Copy the rows below word for word, starting at the first row and ending at the line that contains "line at (190, 434): none -> present", with both included, and leave the pictures out.
_ _ _ _ _ _ _
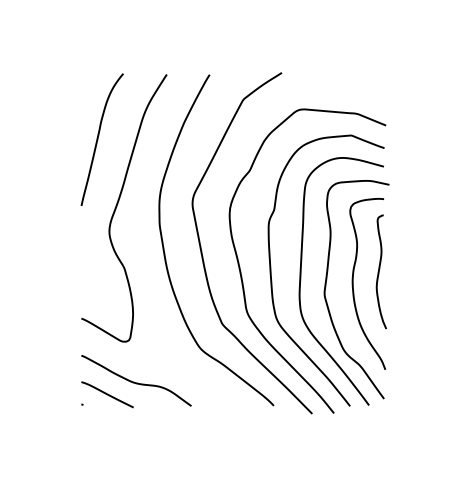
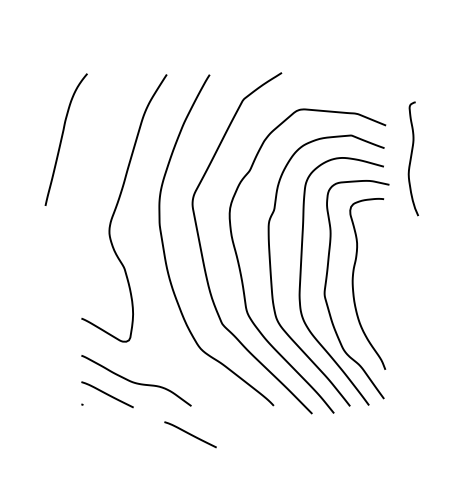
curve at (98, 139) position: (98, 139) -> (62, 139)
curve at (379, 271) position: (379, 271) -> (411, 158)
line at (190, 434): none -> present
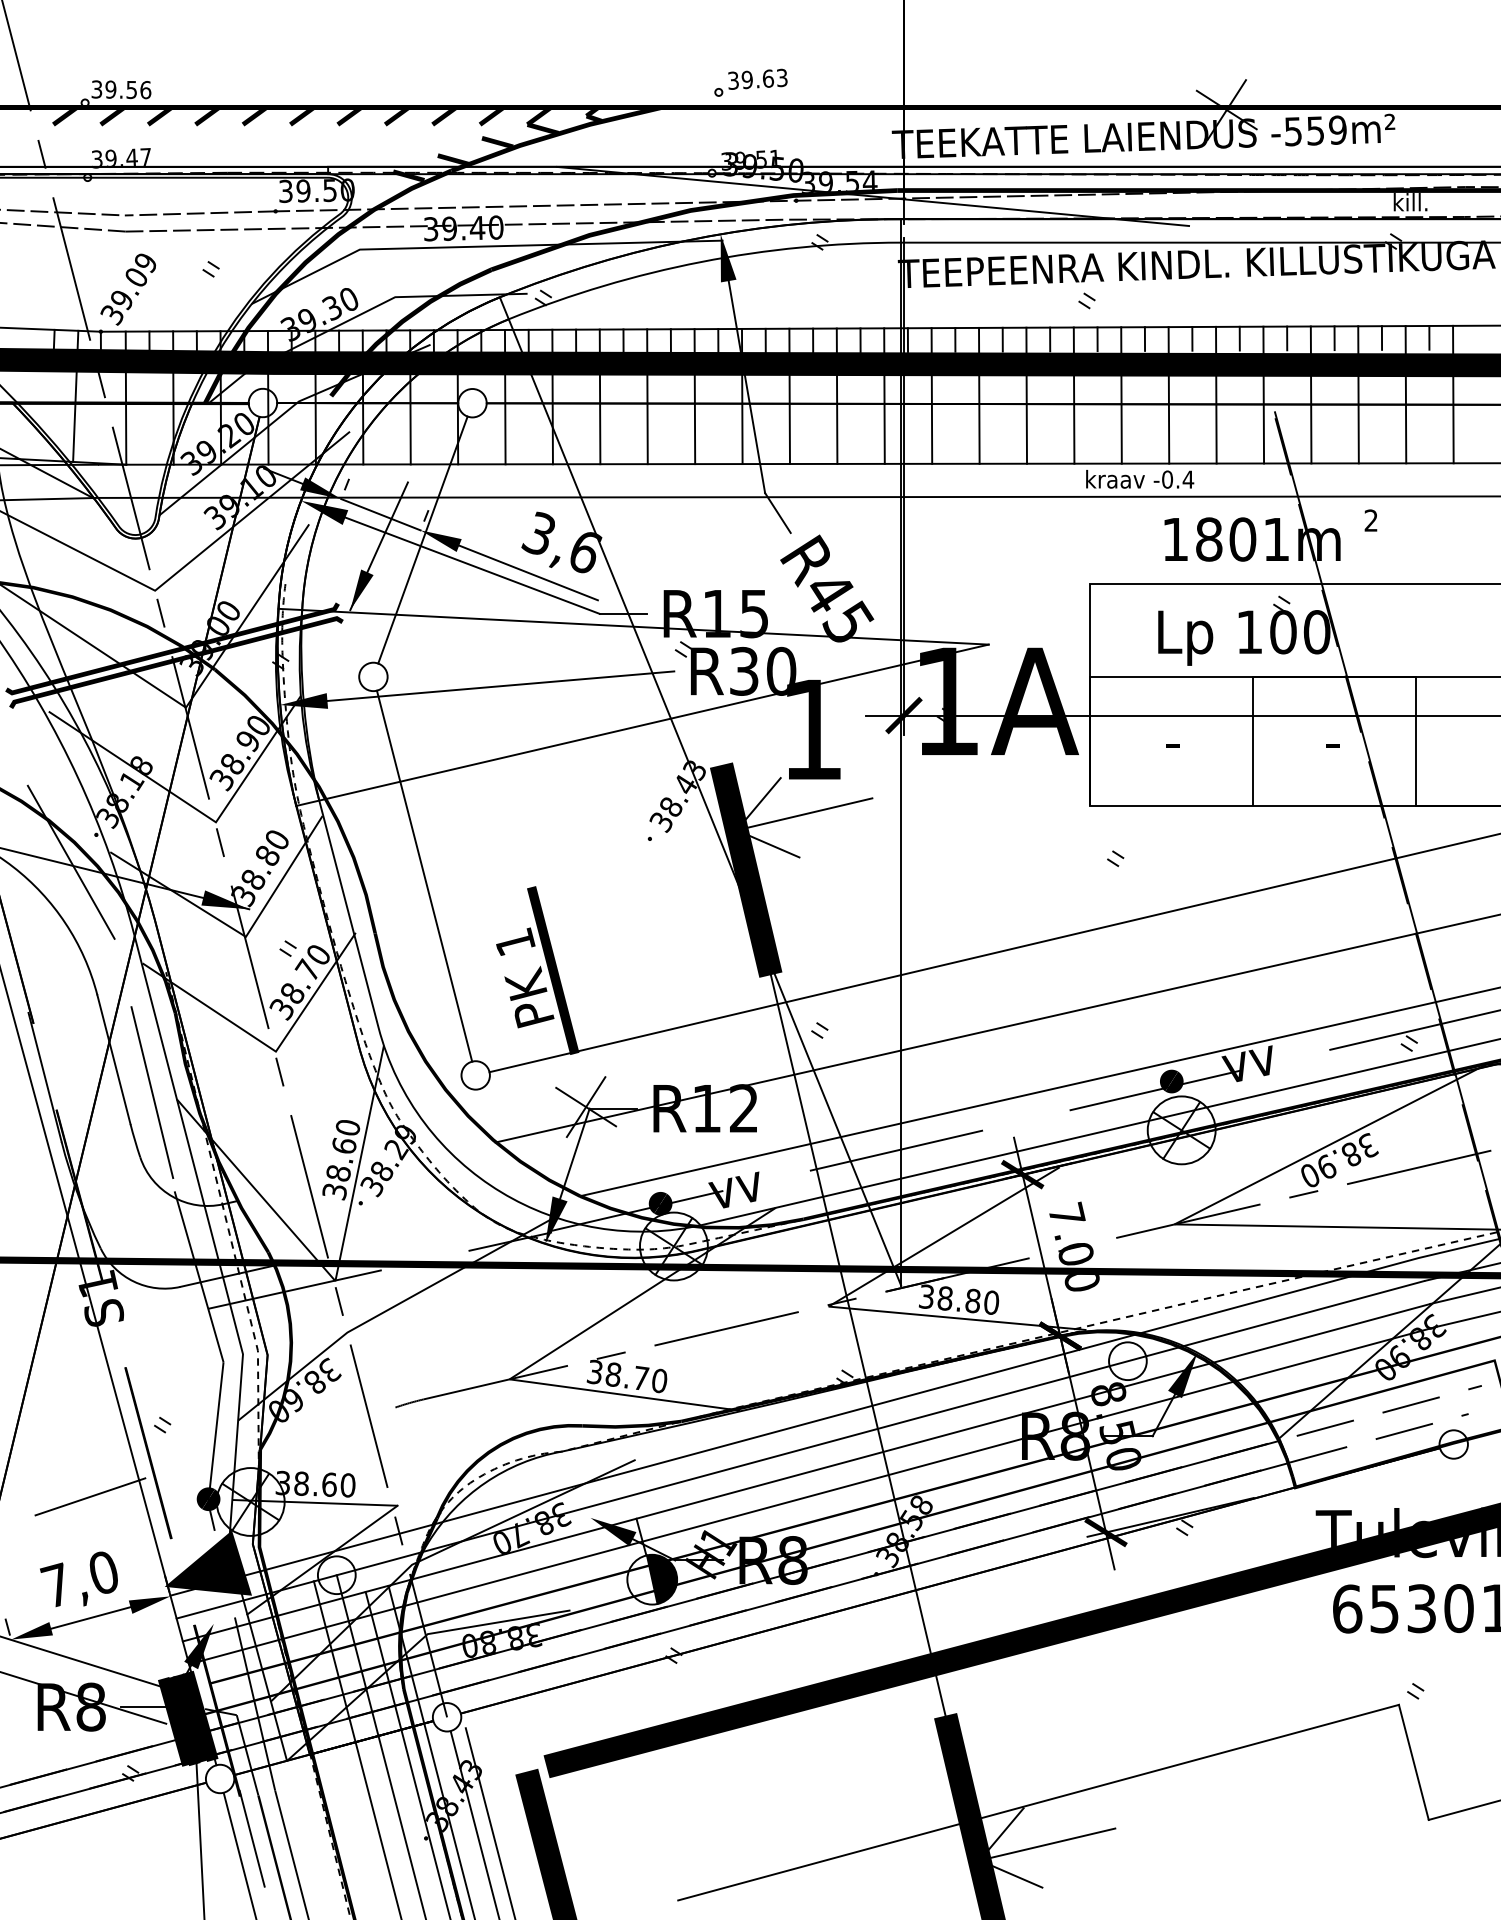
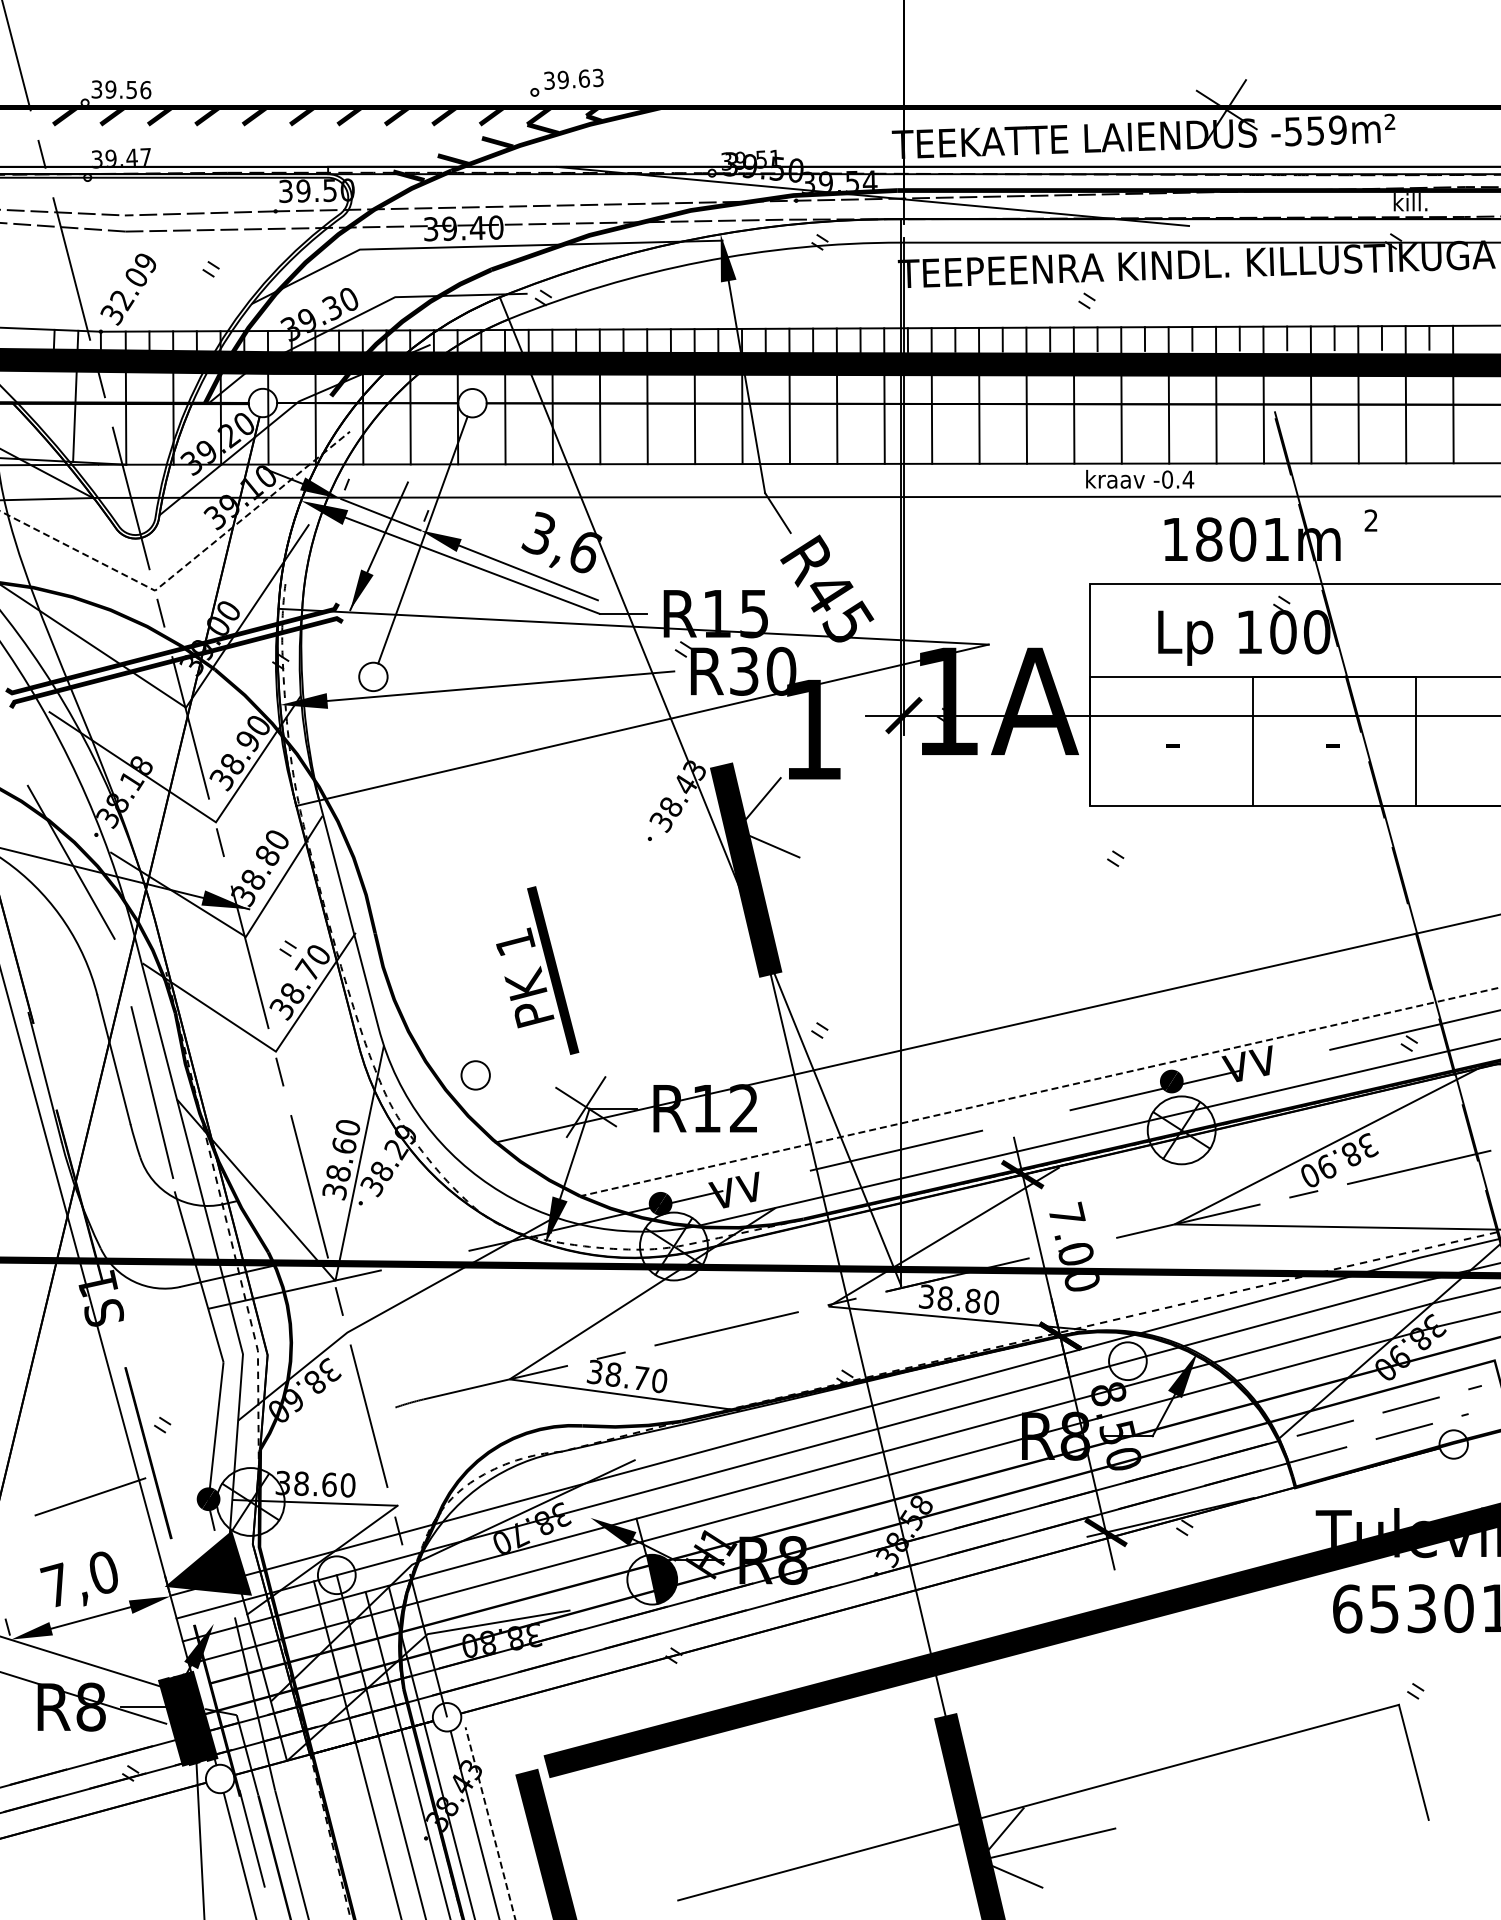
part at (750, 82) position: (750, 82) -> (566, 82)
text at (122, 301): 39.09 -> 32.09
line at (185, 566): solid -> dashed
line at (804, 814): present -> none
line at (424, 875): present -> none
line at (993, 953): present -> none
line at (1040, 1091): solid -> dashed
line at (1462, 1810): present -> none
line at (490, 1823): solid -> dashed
_ _ _ _ _ _ _
OUTPUT FOR THIS EXERCISE:
curve at (98, 139) position: (98, 139) -> (62, 139)
curve at (379, 271) position: (379, 271) -> (411, 158)
line at (190, 434): none -> present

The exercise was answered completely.